• _SELECTED PASSAGE_:
Historical-Gain-1688@reddit
2 adults. 29 and 25. 29 year old stayed while finishing their graduate degree. 25 year old joined the military at 22. They both know they can come back home but they don’t want to.
tk42967@reddit
My 24 year old is out of the house. I have custody of my 17 year old twins, and my ex has custody of my 14 year old.
In the next few years I plan to downsize because I don't need a 2 story house with a finished basement (2,500+ square feet of finished space).
rochvegas5@reddit
yeah. one is already gone but i still have two at home
OratorioInStone@reddit
I am hoping to add on to my house to make a separate living space so they can have privacy and their own lives. I'm very sympathetic to the rent situation. I tell my son all the time if there's someway I can make it better, tell me. I'd have gone crazy to live with my parents at 22.
C_Finley15@reddit
Why aren’t they independent enough?
PepsiOfWrath@reddit (OP)
They started sleeping in the same room during the school from home COVID days and now one seems codependent on the other. Therapy is needed but my insurance sucks, so we can maybe afford one $200 session a month.
Substantial_Layer_79@reddit
Make sure they have the skills to be able to take care of themselves.
Cooking, cleaning, paying bills, cars to drive, situational awareness, etc. Once they have stable jobs, and hopefully, the cost of living stabilizes, they'll be ready. Between now and then, there are hundreds of life skills that can be preparing then to live, successfully, on their own. Checking the oil in the car, changing light bulbs, changing the smoke detector battery, and all the things you won't be able to do. Good luck. I have 4 living on their own.
Pug_867-5309@reddit
OP, please take this to heart. With all the GenX love in my heart, if you are not preparing your children to be independent adults, you are failing them as a parent.
CauliflowerSlight784@reddit
I have three over 18. Ones a freshman away at college, one lives in her own apartment a few miles away and my 24 yr old still lives at home….now he is a college graduate with a good job but he’s just saving money. He wants to save for a house and not throw away money on rent. Doesn’t mean he doesn’t get on my nerves with a messy room but I’m trying to overlook that.
Maleficent-Earth9201@reddit
My oldest moved to the other side of the country for college and just stayed. My youngest turns 18 this year and has outright said she's never moving out. She's even asked us to build an ADU for her on our property
markov-271828@reddit
On the other hand she could be a live-in housekeeper for the rest of the family. Kinda like Alice in the Brady Bunch.

• _Stored data entries_:
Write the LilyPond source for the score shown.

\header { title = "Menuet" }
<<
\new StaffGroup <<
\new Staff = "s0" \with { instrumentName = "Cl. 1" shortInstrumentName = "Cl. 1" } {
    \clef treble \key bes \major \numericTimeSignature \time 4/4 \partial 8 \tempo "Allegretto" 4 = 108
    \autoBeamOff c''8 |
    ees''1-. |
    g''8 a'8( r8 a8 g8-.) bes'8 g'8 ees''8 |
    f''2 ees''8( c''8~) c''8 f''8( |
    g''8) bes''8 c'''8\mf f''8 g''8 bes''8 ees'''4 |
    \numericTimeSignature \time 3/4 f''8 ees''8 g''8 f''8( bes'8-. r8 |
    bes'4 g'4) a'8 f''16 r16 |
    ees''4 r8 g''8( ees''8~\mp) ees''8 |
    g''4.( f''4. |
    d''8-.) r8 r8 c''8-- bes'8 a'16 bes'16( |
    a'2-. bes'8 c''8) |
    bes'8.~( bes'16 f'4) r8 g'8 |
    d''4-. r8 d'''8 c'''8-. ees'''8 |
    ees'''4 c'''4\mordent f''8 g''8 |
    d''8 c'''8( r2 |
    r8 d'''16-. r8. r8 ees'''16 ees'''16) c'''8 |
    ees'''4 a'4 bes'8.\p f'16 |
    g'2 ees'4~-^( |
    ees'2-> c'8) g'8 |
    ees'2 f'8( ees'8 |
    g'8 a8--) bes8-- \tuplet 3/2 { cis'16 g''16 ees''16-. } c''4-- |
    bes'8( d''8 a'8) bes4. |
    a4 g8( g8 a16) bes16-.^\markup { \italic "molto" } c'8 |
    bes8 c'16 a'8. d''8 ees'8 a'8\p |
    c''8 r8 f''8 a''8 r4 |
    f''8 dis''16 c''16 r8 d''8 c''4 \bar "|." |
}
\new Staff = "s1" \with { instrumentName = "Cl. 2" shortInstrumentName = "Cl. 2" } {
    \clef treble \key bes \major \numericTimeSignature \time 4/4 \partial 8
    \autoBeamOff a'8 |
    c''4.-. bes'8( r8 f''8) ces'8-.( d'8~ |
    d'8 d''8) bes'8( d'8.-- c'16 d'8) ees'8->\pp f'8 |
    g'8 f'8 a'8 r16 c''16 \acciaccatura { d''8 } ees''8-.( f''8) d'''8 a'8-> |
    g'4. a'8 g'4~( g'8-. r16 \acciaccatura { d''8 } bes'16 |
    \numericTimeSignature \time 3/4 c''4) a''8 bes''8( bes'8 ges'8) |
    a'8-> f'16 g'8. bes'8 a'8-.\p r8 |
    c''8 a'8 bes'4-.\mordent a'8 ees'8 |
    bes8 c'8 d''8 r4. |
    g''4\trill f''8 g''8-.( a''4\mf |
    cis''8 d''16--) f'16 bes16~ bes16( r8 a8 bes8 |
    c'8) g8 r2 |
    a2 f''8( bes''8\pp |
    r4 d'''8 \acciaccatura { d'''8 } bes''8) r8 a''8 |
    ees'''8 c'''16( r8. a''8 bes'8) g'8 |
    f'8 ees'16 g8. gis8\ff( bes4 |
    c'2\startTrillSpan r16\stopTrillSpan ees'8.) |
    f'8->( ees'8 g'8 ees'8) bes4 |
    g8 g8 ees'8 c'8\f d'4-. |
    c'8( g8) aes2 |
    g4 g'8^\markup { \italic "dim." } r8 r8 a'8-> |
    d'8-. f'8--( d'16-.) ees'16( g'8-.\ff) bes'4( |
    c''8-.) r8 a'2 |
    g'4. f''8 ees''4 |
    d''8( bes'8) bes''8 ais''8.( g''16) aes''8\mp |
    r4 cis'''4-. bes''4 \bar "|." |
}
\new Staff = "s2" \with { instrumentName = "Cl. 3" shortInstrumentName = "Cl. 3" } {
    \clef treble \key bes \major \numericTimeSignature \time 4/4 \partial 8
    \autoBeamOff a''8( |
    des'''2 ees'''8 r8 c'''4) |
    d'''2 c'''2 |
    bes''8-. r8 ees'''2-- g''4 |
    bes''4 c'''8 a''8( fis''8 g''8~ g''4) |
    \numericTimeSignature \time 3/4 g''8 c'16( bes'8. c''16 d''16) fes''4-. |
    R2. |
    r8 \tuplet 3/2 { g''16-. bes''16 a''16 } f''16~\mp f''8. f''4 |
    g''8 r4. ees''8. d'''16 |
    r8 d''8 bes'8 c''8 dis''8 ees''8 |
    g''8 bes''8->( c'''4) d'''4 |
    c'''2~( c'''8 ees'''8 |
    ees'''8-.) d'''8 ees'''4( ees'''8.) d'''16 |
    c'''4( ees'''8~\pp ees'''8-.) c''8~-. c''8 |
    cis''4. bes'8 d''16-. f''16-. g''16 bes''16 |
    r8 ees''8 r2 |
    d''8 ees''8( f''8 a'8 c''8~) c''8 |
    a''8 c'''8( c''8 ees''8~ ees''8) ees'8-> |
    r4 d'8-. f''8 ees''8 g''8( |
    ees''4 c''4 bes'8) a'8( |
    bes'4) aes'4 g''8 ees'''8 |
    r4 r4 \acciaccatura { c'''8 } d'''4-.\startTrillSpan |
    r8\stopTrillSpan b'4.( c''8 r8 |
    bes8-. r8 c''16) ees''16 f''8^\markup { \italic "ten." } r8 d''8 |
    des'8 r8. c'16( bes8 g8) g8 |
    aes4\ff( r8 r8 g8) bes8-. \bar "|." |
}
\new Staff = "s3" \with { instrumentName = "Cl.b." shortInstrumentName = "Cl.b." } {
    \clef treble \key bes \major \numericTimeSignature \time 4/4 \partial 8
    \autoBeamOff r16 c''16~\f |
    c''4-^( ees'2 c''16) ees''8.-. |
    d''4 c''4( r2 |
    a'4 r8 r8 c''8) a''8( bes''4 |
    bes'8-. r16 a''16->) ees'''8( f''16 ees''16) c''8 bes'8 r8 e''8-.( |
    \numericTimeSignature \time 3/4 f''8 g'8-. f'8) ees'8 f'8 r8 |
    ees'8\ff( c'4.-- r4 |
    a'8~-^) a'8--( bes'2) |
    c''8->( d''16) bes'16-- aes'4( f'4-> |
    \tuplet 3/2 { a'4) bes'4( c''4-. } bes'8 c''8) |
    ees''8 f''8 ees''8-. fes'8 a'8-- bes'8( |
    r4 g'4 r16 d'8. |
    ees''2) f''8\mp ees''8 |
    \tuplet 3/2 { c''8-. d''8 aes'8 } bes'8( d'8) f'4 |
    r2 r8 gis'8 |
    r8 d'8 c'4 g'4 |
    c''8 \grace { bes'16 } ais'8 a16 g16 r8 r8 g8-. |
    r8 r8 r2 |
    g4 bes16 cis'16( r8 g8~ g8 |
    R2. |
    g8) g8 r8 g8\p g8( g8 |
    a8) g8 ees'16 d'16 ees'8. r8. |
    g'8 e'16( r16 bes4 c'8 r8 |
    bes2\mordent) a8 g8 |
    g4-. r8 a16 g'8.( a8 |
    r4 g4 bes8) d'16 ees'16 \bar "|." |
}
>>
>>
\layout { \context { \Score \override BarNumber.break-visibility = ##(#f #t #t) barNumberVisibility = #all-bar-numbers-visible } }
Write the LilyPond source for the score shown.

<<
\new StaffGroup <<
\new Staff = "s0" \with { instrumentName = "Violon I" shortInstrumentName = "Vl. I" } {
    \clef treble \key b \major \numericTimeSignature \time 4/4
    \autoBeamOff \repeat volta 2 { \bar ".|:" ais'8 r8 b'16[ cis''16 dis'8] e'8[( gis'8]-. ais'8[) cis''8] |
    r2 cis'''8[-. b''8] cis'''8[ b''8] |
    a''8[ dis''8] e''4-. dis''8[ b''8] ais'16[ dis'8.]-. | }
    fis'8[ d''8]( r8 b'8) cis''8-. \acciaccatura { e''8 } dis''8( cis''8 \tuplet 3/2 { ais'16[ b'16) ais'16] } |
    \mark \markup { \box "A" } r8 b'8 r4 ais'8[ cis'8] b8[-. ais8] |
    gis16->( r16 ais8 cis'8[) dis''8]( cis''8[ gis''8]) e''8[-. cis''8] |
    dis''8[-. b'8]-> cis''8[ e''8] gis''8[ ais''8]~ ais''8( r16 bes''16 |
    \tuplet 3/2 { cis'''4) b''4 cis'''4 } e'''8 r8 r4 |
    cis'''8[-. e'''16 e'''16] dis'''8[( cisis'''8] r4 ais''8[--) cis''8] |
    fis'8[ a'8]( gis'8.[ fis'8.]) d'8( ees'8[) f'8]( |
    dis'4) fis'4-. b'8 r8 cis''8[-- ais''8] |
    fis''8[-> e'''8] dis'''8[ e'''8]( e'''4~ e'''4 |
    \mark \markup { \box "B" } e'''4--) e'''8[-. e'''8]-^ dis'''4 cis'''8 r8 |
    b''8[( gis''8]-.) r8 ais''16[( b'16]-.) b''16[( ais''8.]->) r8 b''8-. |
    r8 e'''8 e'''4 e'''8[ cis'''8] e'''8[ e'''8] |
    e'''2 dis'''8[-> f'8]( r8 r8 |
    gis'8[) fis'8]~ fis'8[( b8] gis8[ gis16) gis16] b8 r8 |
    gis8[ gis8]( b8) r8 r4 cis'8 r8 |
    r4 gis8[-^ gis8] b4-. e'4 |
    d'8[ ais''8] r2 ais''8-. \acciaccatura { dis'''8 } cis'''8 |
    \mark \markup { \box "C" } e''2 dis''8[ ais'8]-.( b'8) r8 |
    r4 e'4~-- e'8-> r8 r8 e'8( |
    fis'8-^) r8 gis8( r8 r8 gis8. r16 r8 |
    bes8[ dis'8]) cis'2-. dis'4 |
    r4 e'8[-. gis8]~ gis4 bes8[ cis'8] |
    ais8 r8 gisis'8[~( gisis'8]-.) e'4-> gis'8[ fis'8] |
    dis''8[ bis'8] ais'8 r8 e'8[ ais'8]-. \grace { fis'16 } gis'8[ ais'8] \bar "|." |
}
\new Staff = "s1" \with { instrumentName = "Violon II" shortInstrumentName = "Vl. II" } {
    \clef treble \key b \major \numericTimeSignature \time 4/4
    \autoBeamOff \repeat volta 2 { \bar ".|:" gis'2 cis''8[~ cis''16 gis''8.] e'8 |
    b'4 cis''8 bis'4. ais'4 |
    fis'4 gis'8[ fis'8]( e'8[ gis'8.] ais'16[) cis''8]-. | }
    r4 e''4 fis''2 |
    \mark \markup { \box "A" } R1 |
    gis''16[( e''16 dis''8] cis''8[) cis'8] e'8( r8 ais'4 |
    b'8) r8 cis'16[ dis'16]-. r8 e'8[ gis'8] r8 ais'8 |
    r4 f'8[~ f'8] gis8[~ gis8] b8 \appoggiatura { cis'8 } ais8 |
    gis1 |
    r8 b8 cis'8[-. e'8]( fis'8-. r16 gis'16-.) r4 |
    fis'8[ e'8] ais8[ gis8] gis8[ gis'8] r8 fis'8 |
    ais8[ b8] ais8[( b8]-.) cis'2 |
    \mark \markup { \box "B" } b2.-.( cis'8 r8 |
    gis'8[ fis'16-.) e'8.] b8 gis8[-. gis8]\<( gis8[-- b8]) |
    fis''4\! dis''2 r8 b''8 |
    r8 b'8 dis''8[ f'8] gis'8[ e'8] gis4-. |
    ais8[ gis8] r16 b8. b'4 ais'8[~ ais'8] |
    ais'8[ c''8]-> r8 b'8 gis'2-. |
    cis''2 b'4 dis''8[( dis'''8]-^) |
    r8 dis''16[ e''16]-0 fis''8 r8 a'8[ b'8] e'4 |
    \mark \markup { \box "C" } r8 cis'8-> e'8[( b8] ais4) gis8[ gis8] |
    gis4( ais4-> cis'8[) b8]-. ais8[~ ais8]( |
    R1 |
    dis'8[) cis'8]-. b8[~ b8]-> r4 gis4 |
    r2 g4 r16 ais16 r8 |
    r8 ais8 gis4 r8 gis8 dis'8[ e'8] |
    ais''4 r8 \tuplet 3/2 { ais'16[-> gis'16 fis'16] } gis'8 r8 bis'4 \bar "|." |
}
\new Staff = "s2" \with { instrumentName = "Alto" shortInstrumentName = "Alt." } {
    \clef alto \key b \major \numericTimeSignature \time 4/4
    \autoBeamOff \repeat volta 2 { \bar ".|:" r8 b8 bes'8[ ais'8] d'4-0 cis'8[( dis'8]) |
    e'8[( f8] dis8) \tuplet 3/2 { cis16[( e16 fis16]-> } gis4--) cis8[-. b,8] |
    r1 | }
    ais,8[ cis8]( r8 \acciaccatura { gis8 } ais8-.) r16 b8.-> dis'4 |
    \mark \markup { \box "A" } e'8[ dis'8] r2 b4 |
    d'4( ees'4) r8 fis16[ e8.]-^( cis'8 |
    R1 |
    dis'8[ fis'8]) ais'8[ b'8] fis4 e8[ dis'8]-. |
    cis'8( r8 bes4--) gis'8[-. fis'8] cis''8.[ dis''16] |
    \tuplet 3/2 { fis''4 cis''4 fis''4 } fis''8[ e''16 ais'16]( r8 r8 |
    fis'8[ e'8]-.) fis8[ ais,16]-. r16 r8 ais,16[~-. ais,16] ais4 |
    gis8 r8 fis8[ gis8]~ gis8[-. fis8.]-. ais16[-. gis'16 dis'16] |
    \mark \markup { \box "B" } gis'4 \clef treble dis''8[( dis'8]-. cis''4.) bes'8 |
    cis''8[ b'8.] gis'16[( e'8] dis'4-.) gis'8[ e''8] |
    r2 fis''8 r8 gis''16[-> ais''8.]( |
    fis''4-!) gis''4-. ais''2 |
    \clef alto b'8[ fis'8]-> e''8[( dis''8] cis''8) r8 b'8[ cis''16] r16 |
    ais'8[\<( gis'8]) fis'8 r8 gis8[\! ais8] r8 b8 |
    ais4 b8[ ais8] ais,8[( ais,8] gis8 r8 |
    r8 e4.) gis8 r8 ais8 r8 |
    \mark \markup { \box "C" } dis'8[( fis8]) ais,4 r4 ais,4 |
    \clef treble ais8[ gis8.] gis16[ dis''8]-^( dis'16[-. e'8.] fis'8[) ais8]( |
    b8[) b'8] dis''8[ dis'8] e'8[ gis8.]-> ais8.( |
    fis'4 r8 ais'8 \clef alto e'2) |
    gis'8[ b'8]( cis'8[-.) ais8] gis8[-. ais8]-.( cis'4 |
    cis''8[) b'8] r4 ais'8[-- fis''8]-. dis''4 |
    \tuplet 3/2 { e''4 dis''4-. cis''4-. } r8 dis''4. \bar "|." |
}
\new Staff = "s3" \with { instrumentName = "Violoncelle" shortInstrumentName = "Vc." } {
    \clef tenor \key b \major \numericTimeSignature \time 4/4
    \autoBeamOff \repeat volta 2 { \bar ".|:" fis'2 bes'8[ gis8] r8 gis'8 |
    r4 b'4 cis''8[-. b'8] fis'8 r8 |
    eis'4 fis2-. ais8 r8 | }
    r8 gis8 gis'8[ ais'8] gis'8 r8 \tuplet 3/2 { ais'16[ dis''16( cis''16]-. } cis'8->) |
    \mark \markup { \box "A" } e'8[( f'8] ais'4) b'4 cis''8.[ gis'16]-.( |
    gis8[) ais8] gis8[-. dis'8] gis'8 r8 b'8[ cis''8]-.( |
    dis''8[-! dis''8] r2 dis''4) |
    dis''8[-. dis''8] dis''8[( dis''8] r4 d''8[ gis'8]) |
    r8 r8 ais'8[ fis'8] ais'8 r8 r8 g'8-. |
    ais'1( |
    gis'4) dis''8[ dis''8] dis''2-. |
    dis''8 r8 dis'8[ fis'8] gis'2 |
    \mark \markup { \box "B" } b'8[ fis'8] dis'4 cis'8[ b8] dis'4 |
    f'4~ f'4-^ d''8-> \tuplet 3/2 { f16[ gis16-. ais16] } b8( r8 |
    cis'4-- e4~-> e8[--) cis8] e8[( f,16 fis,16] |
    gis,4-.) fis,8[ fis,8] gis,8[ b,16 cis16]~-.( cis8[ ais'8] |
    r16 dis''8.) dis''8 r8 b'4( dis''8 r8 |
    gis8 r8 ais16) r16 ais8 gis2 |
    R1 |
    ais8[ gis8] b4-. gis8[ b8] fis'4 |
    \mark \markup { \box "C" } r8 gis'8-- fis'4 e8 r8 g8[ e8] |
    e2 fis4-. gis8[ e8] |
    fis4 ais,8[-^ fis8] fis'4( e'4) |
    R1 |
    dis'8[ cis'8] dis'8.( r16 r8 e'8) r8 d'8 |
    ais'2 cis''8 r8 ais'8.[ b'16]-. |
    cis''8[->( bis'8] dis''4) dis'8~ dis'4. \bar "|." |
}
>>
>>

• _TASK INSTRUCTIONS_: According to the thread about grown children living at home, why does the 24-year-old college graduate with a good job still live at home?

• _RESULT BELOW_: He is saving for a house and doesn't want to throw away money on rent.